Time to give dialogue a chance

Iran President Hassan Rouhani’s telephone conversation with US President Barack Obama was ground breaking. In the past 30 years, the two countries were sworn enemies with anti-American sentiment in Iran rabid, while the feeling in America was reciprocal.

TheStandard Editorial

The rapprochement was not universally received as a good move in Iran with a vociferous group feeling totally betrayed; they chanted anti-American slogans at the airport when Rouhani arrived from New York.

But that was expected, considering the deep-rooted hatred inculcated into the Iranian psyche by successive extremist leadership, particularly that of immediate former president Mahmoud Ahmadinejad.

The US’s issue with Iran is centred mainly on Iran’s nuclear programme, with the US accusing the Persian Gulf state of being in the process of manufacturing nuclear weapons. But the new Iran president has said he wanted the nuclear impasse solved as quickly as in three months. This showed there is a possibility the two countries could find each other for the benefit of both.

The new air blowing between Tehran and Washington must have been received with alarm in Harare. President Robert Mugabe seems to have lost an ally in Iran.

Ahmadinejad sang from the same hymn book as Mugabe, and he was a key ally in the latter’s fight against America and the West.

In New York last week, while the Iranian president was conciliatory and progressive, President Mugabe was as combative as ever, prompting the US delegation to walk out on him during his address to the UN General Assembly.

The diplomatic tiff between Zimbabwe and the US is not about nuclear weapons, but about an abstract concept called democracy.

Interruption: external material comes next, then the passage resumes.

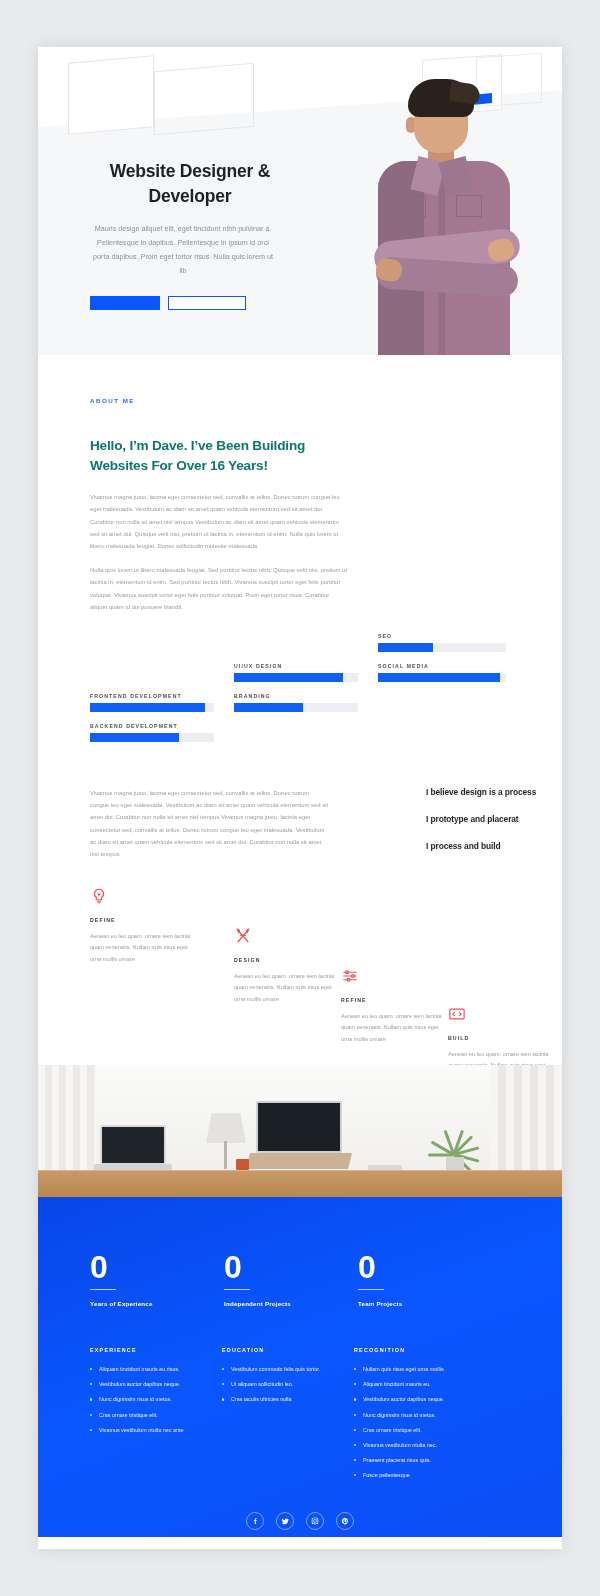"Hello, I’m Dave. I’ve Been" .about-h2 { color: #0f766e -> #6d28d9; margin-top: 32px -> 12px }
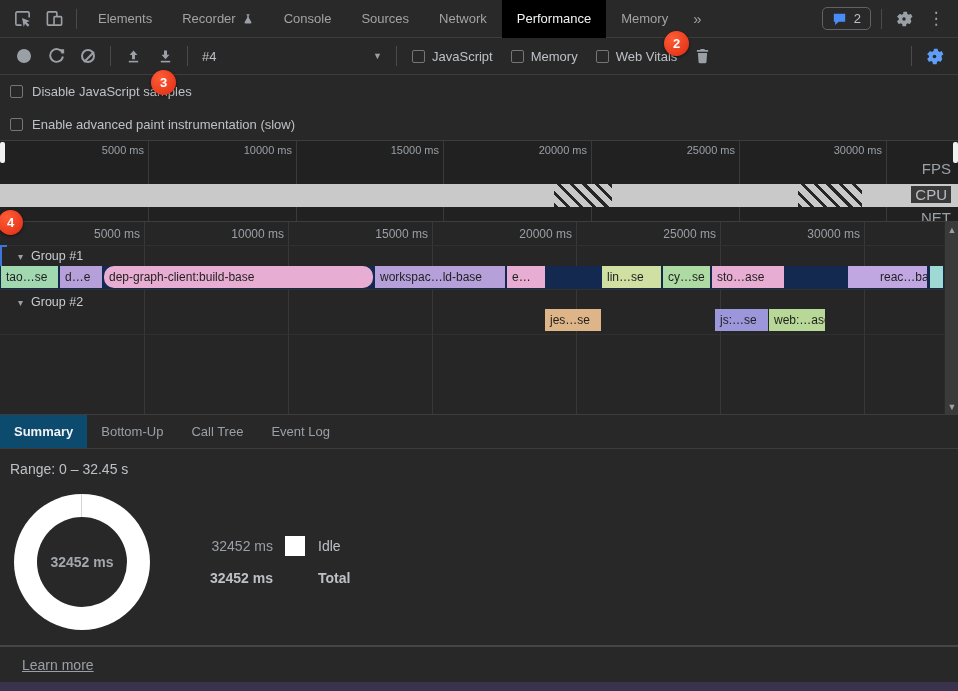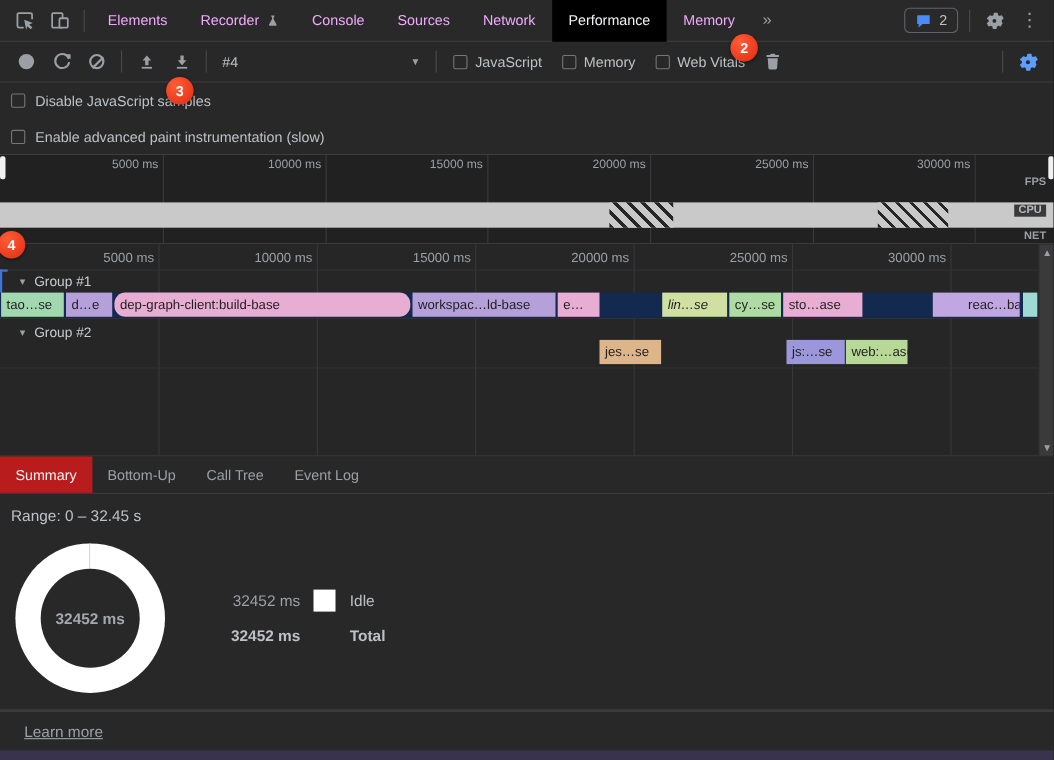"Elements" .tab { color: #f0abfc -> #a3a3a3 }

The extent of the hatred between the Mugabe regime and America is hardly as intractable as that between the latter and Iran. In fact, there are more good things happening between the US and Zimbabwe than bad. Indeed, the US is Zimbabwe’s biggest benefactor by a long shot in terms of humanitarian assistance, in spite of the sanctions mantra that Mugabe is so ready to sing.

The US-Iran overture gives us hope that the US and Zimbabwe might also find each other sooner rather than later.